При этом поваренок с такой страстью пожирал взглядом ее груди, что будь этот взгляд хоть чуточку материален, Эльпинике наверняка пришлось бы проститься с одной из самых замечательных частей своего тела.

— Ранен? — выдохнула девушка. Она сразу догадалась, при каких обстоятельствах могла быть получена эта рана. — Великие боги!

— Не стоит переживать, госпожа Эльпиника! — горячо воскликнул неверно понявший ее восклицание Антиох. — Говорят, что раны, хоть и глубокие, но жизни господина не угрожают. Я только что от лекаря Беллерофонта… Если желаешь, я все разузнаю, и все тебе доложу!

— Конечно, конечно, ступай! — вздохнула Эльпиника, сожалея, что из-за опухшей щеки не может пойти и выяснить все самостоятельно. — Я не лягу, пока ты не вернешься и все мне не расскажешь.

— Обязательно, непременно, госпожа… — залепетал, пятясь задом, поваренок. У него не было сил оторвать взгляда от роскошной груди хозяйской дочери.

— Дурень, — пробормотала, пряча улыбку в уголках губ, Эльпиника. Ошалелость юноши доставила ей удовольствие, впрочем, какая женщина останется безразлична, если ею восхищаются?

Сев на кровать и откинувшись на локти, она призадумалась. Итак, Клеомед ранен. Трудно сказать, чтобы она была сильно расстроена по этому поводу, скорее наоборот. Брат, в последнее время доставивший ей столько неприятных минут, получил свое. Другое дело — Леонтиск. Удалось ли ему ускользнуть? Эльпиника знала, что отец и Клеомед приложили максимум усилий, чтобы перекрыть все выходы из города и назначили награду стражникам, которые изловят беглеца. Великая Богиня, не дай случиться беде! Пусть Леонтиск выберется из города, и выберется невредимым. О, Леонтиск!

При мысли о любимом руки девушки сами приникли к ее грудям, нежно охватили их и стали нежно, круговыми движениями поглаживать, теребить сразу откликнувшиеся на ласку соски. Она закрыла глаза и представила, что это его руки — сильные, ласковые, чуть шершавые. Как приятно оказаться в этих руках, отдаться их нетерпеливым и в то же время удивительно нежным движениям! Теплые волны наслаждения расходятся по телу как круги от брошенного в воду камня.
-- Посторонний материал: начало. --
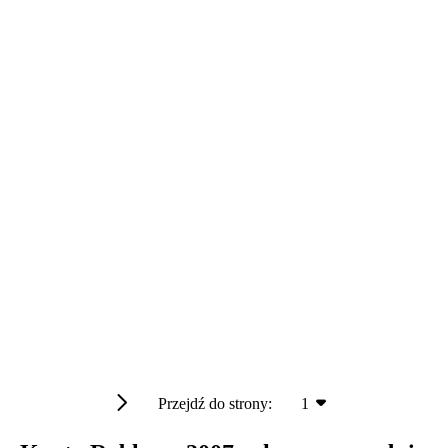
Przejdź do strony:
1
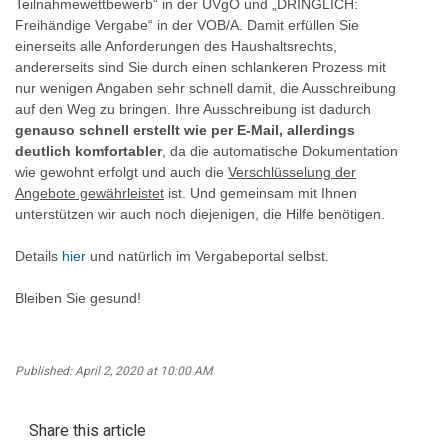
Teilnahmewettbewerb“ in der UVgO und „DRINGLICH:
Freihändige Vergabe“ in der VOB/A. Damit erfüllen Sie
einerseits alle Anforderungen des Haushaltsrechts,
andererseits sind Sie durch einen schlankeren Prozess mit
nur wenigen Angaben sehr schnell damit, die Ausschreibung
auf den Weg zu bringen. Ihre Ausschreibung ist dadurch
genauso schnell erstellt wie per E-Mail, allerdings
deutlich komfortabler
, da die automatische Dokumentation
wie gewohnt erfolgt und auch die
Verschlüsselung der
Angebote gewährleistet
ist. Und gemeinsam mit Ihnen
unterstützen wir auch noch diejenigen, die Hilfe benötigen.
Details
hier
und natürlich im Vergabeportal selbst.
Bleiben Sie gesund!
Published: April 2, 2020 at 10:00 AM
Share this article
Вот одна рука оставляет грудь и пускается в путешествие вниз, скользит мимо пупка, скатывается по животу, ниже… С мечтательно-чувственным стоном девушка откинулась на постели, отдаваясь умелой ласке — своих? его? — пальцев.
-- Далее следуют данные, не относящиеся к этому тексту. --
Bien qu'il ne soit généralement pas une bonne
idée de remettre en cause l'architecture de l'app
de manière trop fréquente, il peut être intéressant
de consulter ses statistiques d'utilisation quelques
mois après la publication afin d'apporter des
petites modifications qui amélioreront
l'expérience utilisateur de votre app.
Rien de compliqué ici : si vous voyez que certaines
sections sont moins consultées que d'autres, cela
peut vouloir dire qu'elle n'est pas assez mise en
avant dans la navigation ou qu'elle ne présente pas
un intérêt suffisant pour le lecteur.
В этот момент совершенно неуместно прозвучал донесшийся из-под окна голос:

— Госпожа! Госпожа Эльпиника!

Раздраженно вздохнув, Эльпиника выпрямилась, соскользнула к краю кровати, опустила ноги на пол. Какой демон принес этого дурака Антиоха так быстро? Нет, он решительно не заслуживает поощрения! Накинув на плечи одеяло, она подошла к окну и недовольным голосом спросила:

— Ну, что ты там выяснил?

Разочарованный поваренок, увидевший вместо давешней наготы лишь задрапированную тканью фигуру, проговорил поникшим голосом:

— Представляешь, госпожа, твой брат настоящий герой! Солдаты, что принесли его, рассказали… Он лично возглавил небольшую кучку стражников и бросился вдогонку целой банде, которой руководил очень опасный беглый разбойник. В неравном бою господин Клеомед зарубил семерых бандитов, прежде, чем они смогли убить под ним лошадь и ранить его самого. К счастью, негодяи не успели прикончить вашего доблестного брата, госпожа — на помощь пришел еще один отряд стражи, и господина Клеомеда удалось спасти.

— А что же… разбойники? — с волнением спросила девушка.

— Множество из них перебили, но главарю, к сожалению, удалось скрыться. Он с немногими уцелевшими бежал в Фалерскую гавань, где их ждало пиратское судно. Бандиты вскочили в лодку, добрались до корабля и — прощай! А наши храбрые стражники не смогли пуститься за ними в погоню, потому что все остальные лодки на причале были продырявлены.

— Вот как? — с облегчением выдохнула девушка. — Так значит, главарь спасся?

— Судя по всему, что так, — развел руками поваренок. — Я, правда, слышал, как кто-то из офицеров стражи докладывал господину архонту, что в Пирей, в гавань Зея, отправлены курьеры с приказом вывести в море триеры. Однако я мню, госпожа, зря это все. У пиратов суда легкие, тяжелым триерам их не догнать. Уйдут мерзавцы, если только Владыка Морей не встанет на нашу сторону и не пустит их ко дну.